The product team unobtrusively observes participants at work, with their permission, then asks questions.

Why

To learn how and why users do what they do; to discover needs and attitudes that might not emerge in an interview to map how tools, digital and otherwise, interact during complex activities.

Time required

1-2 hours per user

How to do it

  1. With permission from a supervisor and from the participant, schedule a time to watch a typical work activity and record data.
  2. While observing, ask the participant to act normally. Pretend you’re a student learning how to do the job. Ask questions to help you understand what the person is doing and why.
  3. At the end of the session, explain what you have learned and check for errors.
  4. Immediately after, write up your notes.

Example from 18F

A pair of 18F team members visited two Department of Labor/Wage Hour Division investigators as they interviewed home health care workers who were subject to unpaid overtime and other infractions. Since it was a sensitive subject, the 18F team did not question the health care workers directly, but instead asked the investigators clarifying questions in private. 18F staff also made sure that photos did not include faces.

Additional resources

Applied in government research

No PRA implications, if done properly. Contextual interviews should be non-standardized, conversational, and based on observation. The PRA explicitly exempts direct observation and non-standardized conversation, 5 CFR 1320.3(h)3. See the methods for Recruiting and Privacy for more tips on taking input from the public.

For internal folks, get permission from the right level of management. If participants could be under union agreements, contact the agency’s labor relations team.

18F

Design studio

What

An illustration-based way to facilitate communication (and brainstorming) between a project team and stakeholders.

Why

To create a shared understanding and appreciation of design problems confronting the project team.

Time required

3–4 hours

How to do it

  1. Invite between six and 12 participants: stakeholders, users, and team members who need to build a shared understanding. Before the meeting, share applicable research, user personas (unless users will be present), and the design prompt for the exercise.
  2. Bring drawing materials. At the start of the meeting, review the design prompt and research you shared.

**Entries supplied:**
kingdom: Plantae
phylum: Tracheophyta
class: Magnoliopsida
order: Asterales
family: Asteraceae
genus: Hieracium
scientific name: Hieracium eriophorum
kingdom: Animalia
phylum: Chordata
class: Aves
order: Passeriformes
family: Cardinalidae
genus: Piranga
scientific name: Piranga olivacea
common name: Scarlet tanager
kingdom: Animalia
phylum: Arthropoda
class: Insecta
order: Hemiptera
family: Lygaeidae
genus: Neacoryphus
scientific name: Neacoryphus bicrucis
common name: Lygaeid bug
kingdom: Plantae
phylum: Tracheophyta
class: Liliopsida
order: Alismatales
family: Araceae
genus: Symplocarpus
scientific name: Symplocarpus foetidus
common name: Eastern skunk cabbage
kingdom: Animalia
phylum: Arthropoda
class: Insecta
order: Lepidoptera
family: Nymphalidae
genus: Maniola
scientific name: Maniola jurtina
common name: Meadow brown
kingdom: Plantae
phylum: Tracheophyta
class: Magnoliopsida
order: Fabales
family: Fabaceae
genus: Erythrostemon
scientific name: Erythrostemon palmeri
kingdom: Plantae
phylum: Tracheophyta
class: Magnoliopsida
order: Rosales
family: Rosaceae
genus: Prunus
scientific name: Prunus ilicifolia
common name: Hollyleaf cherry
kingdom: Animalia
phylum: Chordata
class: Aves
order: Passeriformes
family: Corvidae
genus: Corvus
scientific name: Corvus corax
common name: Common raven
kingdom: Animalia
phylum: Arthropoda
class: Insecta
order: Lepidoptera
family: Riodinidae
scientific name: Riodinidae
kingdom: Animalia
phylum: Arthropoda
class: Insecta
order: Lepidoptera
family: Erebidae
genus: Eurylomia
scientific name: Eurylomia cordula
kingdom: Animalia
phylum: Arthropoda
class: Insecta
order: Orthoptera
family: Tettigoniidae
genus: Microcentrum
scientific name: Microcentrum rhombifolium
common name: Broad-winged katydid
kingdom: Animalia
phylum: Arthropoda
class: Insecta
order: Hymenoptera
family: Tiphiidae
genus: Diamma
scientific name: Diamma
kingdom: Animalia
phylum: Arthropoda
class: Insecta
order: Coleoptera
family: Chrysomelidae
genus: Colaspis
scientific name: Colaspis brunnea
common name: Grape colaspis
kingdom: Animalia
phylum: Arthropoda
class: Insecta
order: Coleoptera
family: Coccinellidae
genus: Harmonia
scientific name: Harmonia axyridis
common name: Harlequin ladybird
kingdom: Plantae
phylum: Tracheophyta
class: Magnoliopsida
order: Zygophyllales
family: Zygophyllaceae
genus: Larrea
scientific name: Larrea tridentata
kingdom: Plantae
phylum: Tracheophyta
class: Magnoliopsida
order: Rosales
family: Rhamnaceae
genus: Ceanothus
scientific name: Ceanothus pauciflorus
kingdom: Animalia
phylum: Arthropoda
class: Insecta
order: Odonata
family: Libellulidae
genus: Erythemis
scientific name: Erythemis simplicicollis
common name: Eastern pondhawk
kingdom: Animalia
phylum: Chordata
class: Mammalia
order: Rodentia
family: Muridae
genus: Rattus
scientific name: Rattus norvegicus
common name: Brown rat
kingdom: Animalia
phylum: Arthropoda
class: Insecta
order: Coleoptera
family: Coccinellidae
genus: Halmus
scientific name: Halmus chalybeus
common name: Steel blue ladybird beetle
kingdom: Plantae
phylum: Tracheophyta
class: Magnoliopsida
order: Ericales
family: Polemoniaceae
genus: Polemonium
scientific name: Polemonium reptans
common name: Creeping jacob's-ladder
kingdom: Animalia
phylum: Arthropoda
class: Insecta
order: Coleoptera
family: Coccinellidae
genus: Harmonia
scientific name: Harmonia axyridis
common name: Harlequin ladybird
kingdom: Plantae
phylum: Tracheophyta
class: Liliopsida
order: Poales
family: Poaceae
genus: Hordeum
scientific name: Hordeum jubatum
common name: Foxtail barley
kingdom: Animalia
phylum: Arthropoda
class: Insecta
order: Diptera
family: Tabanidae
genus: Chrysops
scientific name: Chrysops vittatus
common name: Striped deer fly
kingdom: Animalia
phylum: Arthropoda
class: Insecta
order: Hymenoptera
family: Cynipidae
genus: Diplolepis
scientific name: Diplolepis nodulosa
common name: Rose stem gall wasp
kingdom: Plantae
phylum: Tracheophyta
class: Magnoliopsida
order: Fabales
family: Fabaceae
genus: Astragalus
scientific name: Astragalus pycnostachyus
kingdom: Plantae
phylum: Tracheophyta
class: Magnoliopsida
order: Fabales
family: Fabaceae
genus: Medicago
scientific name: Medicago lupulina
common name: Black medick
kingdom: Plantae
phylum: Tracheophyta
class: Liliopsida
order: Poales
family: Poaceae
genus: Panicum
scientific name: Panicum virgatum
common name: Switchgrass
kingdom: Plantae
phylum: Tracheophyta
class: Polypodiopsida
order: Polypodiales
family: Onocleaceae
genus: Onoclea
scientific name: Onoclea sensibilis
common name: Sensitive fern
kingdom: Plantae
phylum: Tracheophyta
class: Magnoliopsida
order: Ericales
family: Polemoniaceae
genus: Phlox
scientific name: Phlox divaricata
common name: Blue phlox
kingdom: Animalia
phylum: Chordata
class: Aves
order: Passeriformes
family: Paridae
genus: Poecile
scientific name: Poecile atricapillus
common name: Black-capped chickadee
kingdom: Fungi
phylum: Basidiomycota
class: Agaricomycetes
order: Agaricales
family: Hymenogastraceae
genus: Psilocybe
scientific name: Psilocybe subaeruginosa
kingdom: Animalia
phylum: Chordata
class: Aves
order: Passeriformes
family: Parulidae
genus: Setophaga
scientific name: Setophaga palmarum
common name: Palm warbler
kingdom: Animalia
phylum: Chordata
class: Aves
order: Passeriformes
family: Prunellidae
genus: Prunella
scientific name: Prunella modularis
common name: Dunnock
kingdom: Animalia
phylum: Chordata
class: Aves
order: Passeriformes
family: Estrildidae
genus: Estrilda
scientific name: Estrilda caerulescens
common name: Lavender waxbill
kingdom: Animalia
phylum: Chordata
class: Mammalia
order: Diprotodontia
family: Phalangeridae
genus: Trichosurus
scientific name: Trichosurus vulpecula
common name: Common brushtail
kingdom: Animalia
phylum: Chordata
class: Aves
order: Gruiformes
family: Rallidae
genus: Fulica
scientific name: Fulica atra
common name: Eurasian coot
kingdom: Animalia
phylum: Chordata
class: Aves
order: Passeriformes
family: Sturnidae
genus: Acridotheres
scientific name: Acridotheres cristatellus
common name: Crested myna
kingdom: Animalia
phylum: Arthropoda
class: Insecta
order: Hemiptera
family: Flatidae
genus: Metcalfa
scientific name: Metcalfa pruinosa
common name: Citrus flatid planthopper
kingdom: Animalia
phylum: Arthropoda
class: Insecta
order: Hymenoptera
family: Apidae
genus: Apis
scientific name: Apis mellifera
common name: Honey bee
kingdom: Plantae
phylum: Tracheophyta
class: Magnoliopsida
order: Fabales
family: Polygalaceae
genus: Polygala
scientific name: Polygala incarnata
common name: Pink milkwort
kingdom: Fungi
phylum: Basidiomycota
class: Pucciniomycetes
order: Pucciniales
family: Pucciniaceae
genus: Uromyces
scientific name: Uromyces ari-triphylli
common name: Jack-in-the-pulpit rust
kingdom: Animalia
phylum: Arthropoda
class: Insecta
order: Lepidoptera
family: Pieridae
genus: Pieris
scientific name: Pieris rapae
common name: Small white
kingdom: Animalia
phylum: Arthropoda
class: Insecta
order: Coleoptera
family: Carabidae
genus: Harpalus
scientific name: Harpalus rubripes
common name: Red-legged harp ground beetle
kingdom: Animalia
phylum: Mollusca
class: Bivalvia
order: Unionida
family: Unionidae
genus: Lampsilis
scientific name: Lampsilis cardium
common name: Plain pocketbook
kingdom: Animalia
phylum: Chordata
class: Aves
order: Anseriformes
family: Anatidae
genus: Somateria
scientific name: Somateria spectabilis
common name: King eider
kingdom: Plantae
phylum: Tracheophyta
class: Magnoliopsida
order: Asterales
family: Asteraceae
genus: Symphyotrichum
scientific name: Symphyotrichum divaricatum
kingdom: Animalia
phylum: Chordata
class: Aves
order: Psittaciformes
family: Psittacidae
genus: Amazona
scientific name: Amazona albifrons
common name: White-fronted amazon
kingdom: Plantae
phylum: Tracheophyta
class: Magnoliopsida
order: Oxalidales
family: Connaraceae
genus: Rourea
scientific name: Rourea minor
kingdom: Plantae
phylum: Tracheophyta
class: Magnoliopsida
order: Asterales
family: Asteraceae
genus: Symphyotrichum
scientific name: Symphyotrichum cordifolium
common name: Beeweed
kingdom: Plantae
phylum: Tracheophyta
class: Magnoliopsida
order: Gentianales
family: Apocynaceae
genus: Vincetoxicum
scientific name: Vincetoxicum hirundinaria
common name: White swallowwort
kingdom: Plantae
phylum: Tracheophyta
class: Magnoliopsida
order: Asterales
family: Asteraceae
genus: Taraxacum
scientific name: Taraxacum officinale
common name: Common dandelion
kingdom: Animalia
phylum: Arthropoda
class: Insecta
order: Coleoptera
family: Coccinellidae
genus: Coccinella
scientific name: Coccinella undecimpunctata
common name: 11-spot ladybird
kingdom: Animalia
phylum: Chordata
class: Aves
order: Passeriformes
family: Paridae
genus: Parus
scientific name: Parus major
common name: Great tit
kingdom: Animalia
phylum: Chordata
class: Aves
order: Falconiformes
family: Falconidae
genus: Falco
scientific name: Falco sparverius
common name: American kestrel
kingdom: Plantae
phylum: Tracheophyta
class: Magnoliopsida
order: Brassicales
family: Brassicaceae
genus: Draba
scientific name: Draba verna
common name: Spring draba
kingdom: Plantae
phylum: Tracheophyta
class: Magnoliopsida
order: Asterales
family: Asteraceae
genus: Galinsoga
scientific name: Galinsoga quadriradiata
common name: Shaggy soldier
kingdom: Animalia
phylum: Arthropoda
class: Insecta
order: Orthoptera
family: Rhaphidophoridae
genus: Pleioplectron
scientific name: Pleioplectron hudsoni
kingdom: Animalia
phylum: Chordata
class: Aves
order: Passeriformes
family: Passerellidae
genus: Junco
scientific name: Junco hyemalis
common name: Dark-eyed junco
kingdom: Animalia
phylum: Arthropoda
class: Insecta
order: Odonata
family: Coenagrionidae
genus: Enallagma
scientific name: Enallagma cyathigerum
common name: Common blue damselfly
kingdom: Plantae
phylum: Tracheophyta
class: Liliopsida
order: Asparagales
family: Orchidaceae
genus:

**Written task:** Reproduce the whole passage on observing users at work and running a design studio, word for word from start to finish.

**Correct result:**
The product team unobtrusively observes participants at work, with their permission, then asks questions.

Why

To learn how and why users do what they do; to discover needs and attitudes that might not emerge in an interview to map how tools, digital and otherwise, interact during complex activities.

Time required

1-2 hours per user

How to do it

  1. With permission from a supervisor and from the participant, schedule a time to watch a typical work activity and record data.
  2. While observing, ask the participant to act normally. Pretend you’re a student learning how to do the job. Ask questions to help you understand what the person is doing and why.
  3. At the end of the session, explain what you have learned and check for errors.
  4. Immediately after, write up your notes.

Example from 18F

A pair of 18F team members visited two Department of Labor/Wage Hour Division investigators as they interviewed home health care workers who were subject to unpaid overtime and other infractions. Since it was a sensitive subject, the 18F team did not question the health care workers directly, but instead asked the investigators clarifying questions in private. 18F staff also made sure that photos did not include faces.

Additional resources

Applied in government research

No PRA implications, if done properly. Contextual interviews should be non-standardized, conversational, and based on observation. The PRA explicitly exempts direct observation and non-standardized conversation, 5 CFR 1320.3(h)3. See the methods for Recruiting and Privacy for more tips on taking input from the public.

For internal folks, get permission from the right level of management. If participants could be under union agreements, contact the agency’s labor relations team.

18F

Design studio

What

An illustration-based way to facilitate communication (and brainstorming) between a project team and stakeholders.

Why

To create a shared understanding and appreciation of design problems confronting the project team.

Time required

3–4 hours

How to do it

  1. Invite between six and 12 participants: stakeholders, users, and team members who need to build a shared understanding. Before the meeting, share applicable research, user personas (unless users will be present), and the design prompt for the exercise.
  2. Bring drawing materials. At the start of the meeting, review the design prompt and research you shared.